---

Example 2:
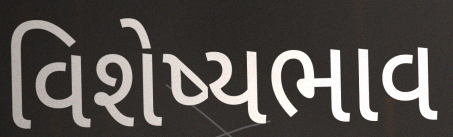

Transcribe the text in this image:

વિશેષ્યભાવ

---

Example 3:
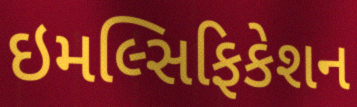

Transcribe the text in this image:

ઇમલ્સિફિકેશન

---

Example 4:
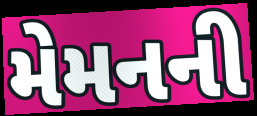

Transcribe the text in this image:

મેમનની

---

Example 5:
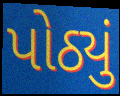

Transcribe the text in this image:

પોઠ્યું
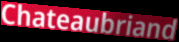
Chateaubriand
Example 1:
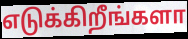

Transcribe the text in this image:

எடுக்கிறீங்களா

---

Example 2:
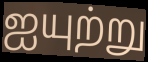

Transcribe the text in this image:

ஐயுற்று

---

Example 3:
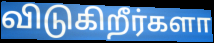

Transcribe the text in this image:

Exercise description
Where the data includes pictures, leave them out and write out everything else exactly.

Expected answer
---

Example 2:

Transcribe the text in this image:

વિશેષ્યભાવ

---

Example 3:

Transcribe the text in this image:

ઇમલ્સિફિકેશન

---

Example 4:

Transcribe the text in this image:

મેમનની

---

Example 5:

Transcribe the text in this image:

પોઠ્યું
Chateaubriand
Example 1:

Transcribe the text in this image:

எடுக்கிறீங்களா

---

Example 2:

Transcribe the text in this image:

ஐயுற்று

---

Example 3:

Transcribe the text in this image:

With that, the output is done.